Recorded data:
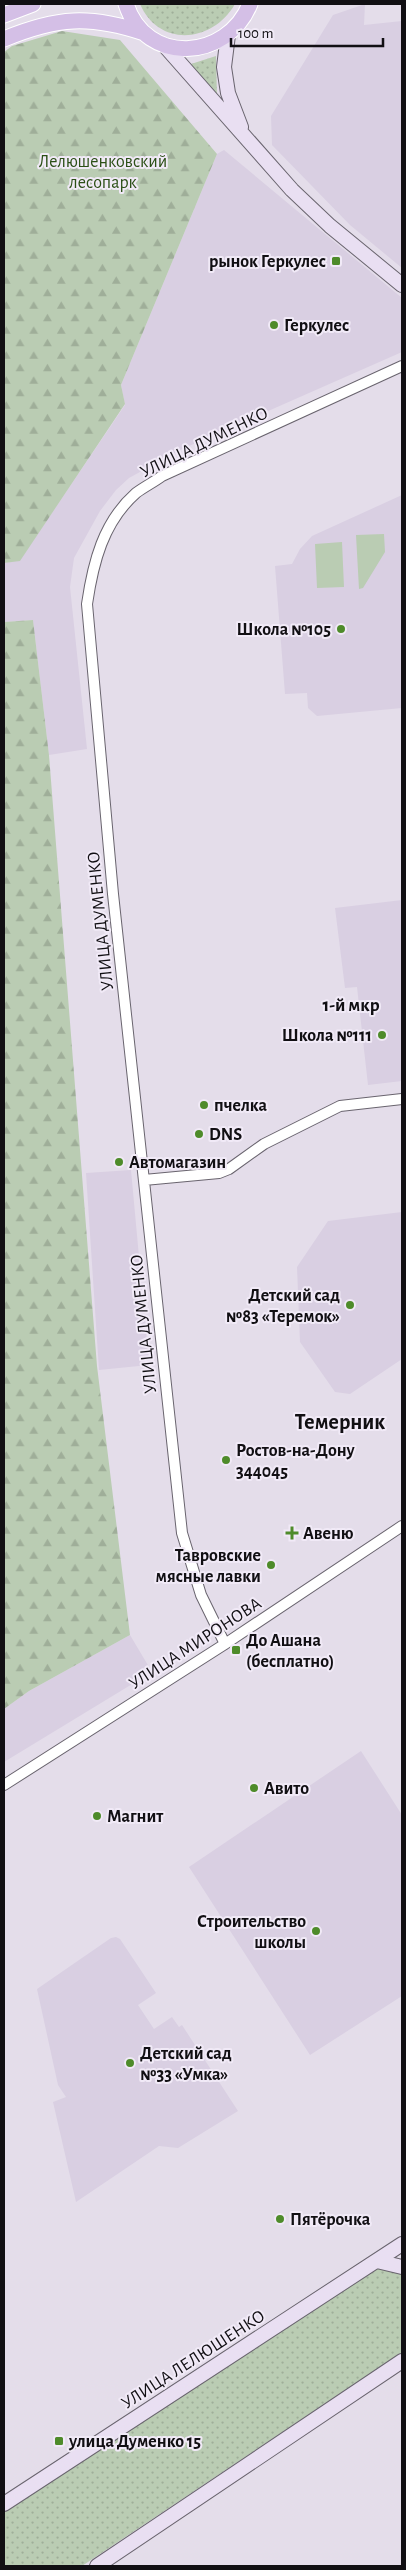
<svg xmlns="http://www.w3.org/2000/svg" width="406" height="2570" viewBox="0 0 406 2570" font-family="'Alegreya Sans',sans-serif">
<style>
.built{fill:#d9cfe2}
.grass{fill:url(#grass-dots)}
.forest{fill:url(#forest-firs)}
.green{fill:#baccb3}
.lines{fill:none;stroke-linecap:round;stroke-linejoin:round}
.street-casing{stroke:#69646e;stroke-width:12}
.secondary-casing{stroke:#69646e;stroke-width:16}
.primary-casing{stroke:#fff;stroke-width:17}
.street{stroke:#fff;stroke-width:10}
.secondary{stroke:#e9dff2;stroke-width:14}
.primary{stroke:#d4bfe6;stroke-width:15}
.poi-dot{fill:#4e8b2a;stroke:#f1eaf7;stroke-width:2}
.labels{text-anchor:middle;stroke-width:4;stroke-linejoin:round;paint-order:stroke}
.park-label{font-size:18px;fill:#2b4f16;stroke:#f1eaf7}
.poi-label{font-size:18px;font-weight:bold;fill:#110f13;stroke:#f1eaf7;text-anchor:start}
.street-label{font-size:18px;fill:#110f13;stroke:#f1eaf7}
.neighbourhood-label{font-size:19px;font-weight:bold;fill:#110f13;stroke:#f1eaf7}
.district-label{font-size:22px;font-weight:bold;fill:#110f13;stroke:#f1eaf7}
</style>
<defs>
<pattern id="grass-dots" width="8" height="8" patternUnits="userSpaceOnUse" patternTransform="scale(1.25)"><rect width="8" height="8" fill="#baccb3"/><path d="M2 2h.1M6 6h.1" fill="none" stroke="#9fae99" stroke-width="1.8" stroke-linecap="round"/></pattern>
<pattern id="forest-firs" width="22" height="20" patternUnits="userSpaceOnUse" patternTransform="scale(1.25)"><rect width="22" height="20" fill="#baccb3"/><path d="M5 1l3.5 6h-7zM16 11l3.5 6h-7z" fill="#9fae99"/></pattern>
</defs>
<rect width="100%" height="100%" fill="#e4ddea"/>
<path class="built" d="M365 4 364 25 402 21V268L350 225 272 145 271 116 333 15Z
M224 150 402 298V352L180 450 129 478 116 490 100 511 74 558 70 587 87 749 49 755 33 620 4 622V563L20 560 125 405 121 385 217 154Z
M402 495V708L317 716 308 708 307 693 285 694 275 566 292 564 300 549 312 536Z
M402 900V1081L368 1085 357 987 345 988 335 908Z
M131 1170 149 1365 99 1370 86 1173Z
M402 1212V1359L350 1394 335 1392 300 1342 297 1267 328 1221Z
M130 1635 152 1672 4 1762V1709L29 1691Z
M361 1751 402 1815V1996L310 2055 189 1867Z
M116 1937 120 1939 156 1993 138 2005 154 2029 172 2017 179 2027 182 2025 238 2111 178 2148 159 2146 76 2202 53 2102 66 2097 58 2085 37 1989 111 1938Z"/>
<path class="grass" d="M140 4H235C213 43 159 48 140 4Z
M216 56 217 97 191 64Z
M385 2267 402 2270V2352L82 2566H4V2513L371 2270Z"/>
<path class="forest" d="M62 31 120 40 217 154 121 385 125 404 20 561 4 563V52L12 46Z
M33 620 49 755 97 1366 130 1635 29 1691 4 1709V622Z"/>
<path class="green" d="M384 534 385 552 363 588 359 589 356 535Z
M342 542 344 587 317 588 315 544Z"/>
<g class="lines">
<g class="street-casing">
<path id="street" d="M144 1180 219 1173 229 1169 264 1144 340 1106 402 1099
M225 1644 201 1595 182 1533 113 894 87 604C93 563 103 522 136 493 144 487 154 482 162 476L402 366
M4 1785 225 1644 402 1526"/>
</g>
<g class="secondary-casing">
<path id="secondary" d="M228 35 224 67 228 93 241 127
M164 45 292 190 330 226 402 285
M377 2261 402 2267
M4 2504 402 2244
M97 2566 402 2361"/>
</g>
<g class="primary-casing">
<path id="primary" d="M126 4C146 66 227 61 250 4
M4 15 33 4
M4 39C57 17 90 15 144 33"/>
</g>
<use href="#street" class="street"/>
<use href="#secondary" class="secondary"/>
<use href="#primary" class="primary"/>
</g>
<g class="poi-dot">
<rect x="331" y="256" width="10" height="10" rx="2.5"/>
<circle cx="274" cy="325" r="5"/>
<circle cx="341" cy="629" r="5"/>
<circle cx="382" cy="1035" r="5"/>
<circle cx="204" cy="1105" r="5"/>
<circle cx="199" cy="1134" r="5"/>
<circle cx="119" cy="1162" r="5"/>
<circle cx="350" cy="1305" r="5"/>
<circle cx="226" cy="1460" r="5"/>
<path d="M289.5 1525.5h5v5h5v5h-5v5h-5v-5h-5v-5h5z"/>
<circle cx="271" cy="1565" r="5"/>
<rect x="231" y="1645" width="10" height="10" rx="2.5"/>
<circle cx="254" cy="1788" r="5"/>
<circle cx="97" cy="1816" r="5"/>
<circle cx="316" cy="1931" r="5"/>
<circle cx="130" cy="2063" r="5"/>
<circle cx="280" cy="2219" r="5"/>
<rect x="54" y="2436" width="10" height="10" rx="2.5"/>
</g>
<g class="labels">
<g class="park-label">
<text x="103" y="167">Лелюшенковский<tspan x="103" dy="21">лесопарк</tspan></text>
</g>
<g class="poi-label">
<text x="326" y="267" text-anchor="end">рынок Геркулес</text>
<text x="284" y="331">Геркулес</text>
<text x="331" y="635" text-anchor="end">Школа №105</text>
<text x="372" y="1041" text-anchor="end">Школа №111</text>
<text x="214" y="1111">пчелка</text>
<text x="209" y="1140">DNS</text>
<text x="129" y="1168">Автомагазин</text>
<text x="340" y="1301" text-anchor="end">Детский сад<tspan x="340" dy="21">№83 «Теремок»</tspan></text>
<text x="236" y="1456">Ростов-на-Дону<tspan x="236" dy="21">344045</tspan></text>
<text x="303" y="1539">Авеню</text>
<text x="261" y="1561" text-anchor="end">Тавровские<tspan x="261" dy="21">мясные лавки</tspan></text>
<text x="246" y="1646">До Ашана<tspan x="246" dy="21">(бесплатно)</tspan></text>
<text x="264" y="1794">Авито</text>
<text x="107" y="1822">Магнит</text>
<text x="306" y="1927" text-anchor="end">Строительство<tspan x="306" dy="21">школы</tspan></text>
<text x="140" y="2059">Детский сад<tspan x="140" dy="21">№33 «Умка»</tspan></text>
<text x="290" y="2225">Пятёрочка</text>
<text x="69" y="2447">улица Думенко 15</text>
</g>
<g class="street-label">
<text transform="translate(204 442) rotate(-26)" y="6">УЛИЦА ДУМЕНКО</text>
<text transform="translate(100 921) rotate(-96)" y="6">УЛИЦА ДУМЕНКО</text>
<text transform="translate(143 1324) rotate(-96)" y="6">УЛИЦА ДУМЕНКО</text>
<text transform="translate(195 1643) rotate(-33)" y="6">УЛИЦА МИРОНОВА</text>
<text transform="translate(193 2359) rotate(-33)" y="6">УЛИЦА ЛЕЛЮШЕНКО</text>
</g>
<g class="neighbourhood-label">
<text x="351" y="1011">1-й мкр</text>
</g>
<g class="district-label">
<text x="340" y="1429">Темерник</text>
</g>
</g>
<rect width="406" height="2570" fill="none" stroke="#110f13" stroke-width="10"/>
<path d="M231 38v8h152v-8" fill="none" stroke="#110f13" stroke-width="2.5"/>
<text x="238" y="38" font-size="15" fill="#110f13" stroke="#f1eaf7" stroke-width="4" paint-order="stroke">100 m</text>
</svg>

- **Assignment**
The job is to copy all the records precisely while omitting any picture.

- **Response**
<svg xmlns="http://www.w3.org/2000/svg" width="406" height="2570" viewBox="0 0 406 2570" font-family="'Alegreya Sans',sans-serif">
<style>
.built{fill:#d9cfe2}
.grass{fill:url(#grass-dots)}
.forest{fill:url(#forest-firs)}
.green{fill:#baccb3}
.lines{fill:none;stroke-linecap:round;stroke-linejoin:round}
.street-casing{stroke:#69646e;stroke-width:12}
.secondary-casing{stroke:#69646e;stroke-width:16}
.primary-casing{stroke:#fff;stroke-width:17}
.street{stroke:#fff;stroke-width:10}
.secondary{stroke:#e9dff2;stroke-width:14}
.primary{stroke:#d4bfe6;stroke-width:15}
.poi-dot{fill:#4e8b2a;stroke:#f1eaf7;stroke-width:2}
.labels{text-anchor:middle;stroke-width:4;stroke-linejoin:round;paint-order:stroke}
.park-label{font-size:18px;fill:#2b4f16;stroke:#f1eaf7}
.poi-label{font-size:18px;font-weight:bold;fill:#110f13;stroke:#f1eaf7;text-anchor:start}
.street-label{font-size:18px;fill:#110f13;stroke:#f1eaf7}
.neighbourhood-label{font-size:19px;font-weight:bold;fill:#110f13;stroke:#f1eaf7}
.district-label{font-size:22px;font-weight:bold;fill:#110f13;stroke:#f1eaf7}
</style>
<defs>
<pattern id="grass-dots" width="8" height="8" patternUnits="userSpaceOnUse" patternTransform="scale(1.25)"><rect width="8" height="8" fill="#baccb3"/><path d="M2 2h.1M6 6h.1" fill="none" stroke="#9fae99" stroke-width="1.8" stroke-linecap="round"/></pattern>
<pattern id="forest-firs" width="22" height="20" patternUnits="userSpaceOnUse" patternTransform="scale(1.25)"><rect width="22" height="20" fill="#baccb3"/><path d="M5 1l3.5 6h-7zM16 11l3.5 6h-7z" fill="#9fae99"/></pattern>
</defs>
<rect width="100%" height="100%" fill="#e4ddea"/>
<path class="built" d="M365 4 364 25 402 21V268L350 225 272 145 271 116 333 15Z
M224 150 402 298V352L180 450 129 478 116 490 100 511 74 558 70 587 87 749 49 755 33 620 4 622V563L20 560 125 405 121 385 217 154Z
M402 495V708L317 716 308 708 307 693 285 694 275 566 292 564 300 549 312 536Z
M402 900V1081L368 1085 357 987 345 988 335 908Z
M131 1170 149 1365 99 1370 86 1173Z
M402 1212V1359L350 1394 335 1392 300 1342 297 1267 328 1221Z
M130 1635 152 1672 4 1762V1709L29 1691Z
M361 1751 402 1815V1996L310 2055 189 1867Z
M116 1937 120 1939 156 1993 138 2005 154 2029 172 2017 179 2027 182 2025 238 2111 178 2148 159 2146 76 2202 53 2102 66 2097 58 2085 37 1989 111 1938Z"/>
<path class="grass" d="M140 4H235C213 43 159 48 140 4Z
M216 56 217 97 191 64Z
M385 2267 402 2270V2352L82 2566H4V2513L371 2270Z"/>
<path class="forest" d="M62 31 120 40 217 154 121 385 125 404 20 561 4 563V52L12 46Z
M33 620 49 755 97 1366 130 1635 29 1691 4 1709V622Z"/>
<path class="green" d="M384 534 385 552 363 588 359 589 356 535Z
M342 542 344 587 317 588 315 544Z"/>
<g class="lines">
<g class="street-casing">
<path id="street" d="M144 1180 219 1173 229 1169 264 1144 340 1106 402 1099
M225 1644 201 1595 182 1533 113 894 87 604C93 563 103 522 136 493 144 487 154 482 162 476L402 366
M4 1785 225 1644 402 1526"/>
</g>
<g class="secondary-casing">
<path id="secondary" d="M228 35 224 67 228 93 241 127
M164 45 292 190 330 226 402 285
M377 2261 402 2267
M4 2504 402 2244
M97 2566 402 2361"/>
</g>
<g class="primary-casing">
<path id="primary" d="M126 4C146 66 227 61 250 4
M4 15 33 4
M4 39C57 17 90 15 144 33"/>
</g>
<use href="#street" class="street"/>
<use href="#secondary" class="secondary"/>
<use href="#primary" class="primary"/>
</g>
<g class="poi-dot">
<rect x="331" y="256" width="10" height="10" rx="2.5"/>
<circle cx="274" cy="325" r="5"/>
<circle cx="341" cy="629" r="5"/>
<circle cx="382" cy="1035" r="5"/>
<circle cx="204" cy="1105" r="5"/>
<circle cx="199" cy="1134" r="5"/>
<circle cx="119" cy="1162" r="5"/>
<circle cx="350" cy="1305" r="5"/>
<circle cx="226" cy="1460" r="5"/>
<path d="M289.5 1525.5h5v5h5v5h-5v5h-5v-5h-5v-5h5z"/>
<circle cx="271" cy="1565" r="5"/>
<rect x="231" y="1645" width="10" height="10" rx="2.5"/>
<circle cx="254" cy="1788" r="5"/>
<circle cx="97" cy="1816" r="5"/>
<circle cx="316" cy="1931" r="5"/>
<circle cx="130" cy="2063" r="5"/>
<circle cx="280" cy="2219" r="5"/>
<rect x="54" y="2436" width="10" height="10" rx="2.5"/>
</g>
<g class="labels">
<g class="park-label">
<text x="103" y="167">Лелюшенковский<tspan x="103" dy="21">лесопарк</tspan></text>
</g>
<g class="poi-label">
<text x="326" y="267" text-anchor="end">рынок Геркулес</text>
<text x="284" y="331">Геркулес</text>
<text x="331" y="635" text-anchor="end">Школа №105</text>
<text x="372" y="1041" text-anchor="end">Школа №111</text>
<text x="214" y="1111">пчелка</text>
<text x="209" y="1140">DNS</text>
<text x="129" y="1168">Автомагазин</text>
<text x="340" y="1301" text-anchor="end">Детский сад<tspan x="340" dy="21">№83 «Теремок»</tspan></text>
<text x="236" y="1456">Ростов-на-Дону<tspan x="236" dy="21">344045</tspan></text>
<text x="303" y="1539">Авеню</text>
<text x="261" y="1561" text-anchor="end">Тавровские<tspan x="261" dy="21">мясные лавки</tspan></text>
<text x="246" y="1646">До Ашана<tspan x="246" dy="21">(бесплатно)</tspan></text>
<text x="264" y="1794">Авито</text>
<text x="107" y="1822">Магнит</text>
<text x="306" y="1927" text-anchor="end">Строительство<tspan x="306" dy="21">школы</tspan></text>
<text x="140" y="2059">Детский сад<tspan x="140" dy="21">№33 «Умка»</tspan></text>
<text x="290" y="2225">Пятёрочка</text>
<text x="69" y="2447">улица Думенко 15</text>
</g>
<g class="street-label">
<text transform="translate(204 442) rotate(-26)" y="6">УЛИЦА ДУМЕНКО</text>
<text transform="translate(100 921) rotate(-96)" y="6">УЛИЦА ДУМЕНКО</text>
<text transform="translate(143 1324) rotate(-96)" y="6">УЛИЦА ДУМЕНКО</text>
<text transform="translate(195 1643) rotate(-33)" y="6">УЛИЦА МИРОНОВА</text>
<text transform="translate(193 2359) rotate(-33)" y="6">УЛИЦА ЛЕЛЮШЕНКО</text>
</g>
<g class="neighbourhood-label">
<text x="351" y="1011">1-й мкр</text>
</g>
<g class="district-label">
<text x="340" y="1429">Темерник</text>
</g>
</g>
<rect width="406" height="2570" fill="none" stroke="#110f13" stroke-width="10"/>
<path d="M231 38v8h152v-8" fill="none" stroke="#110f13" stroke-width="2.5"/>
<text x="238" y="38" font-size="15" fill="#110f13" stroke="#f1eaf7" stroke-width="4" paint-order="stroke">100 m</text>
</svg>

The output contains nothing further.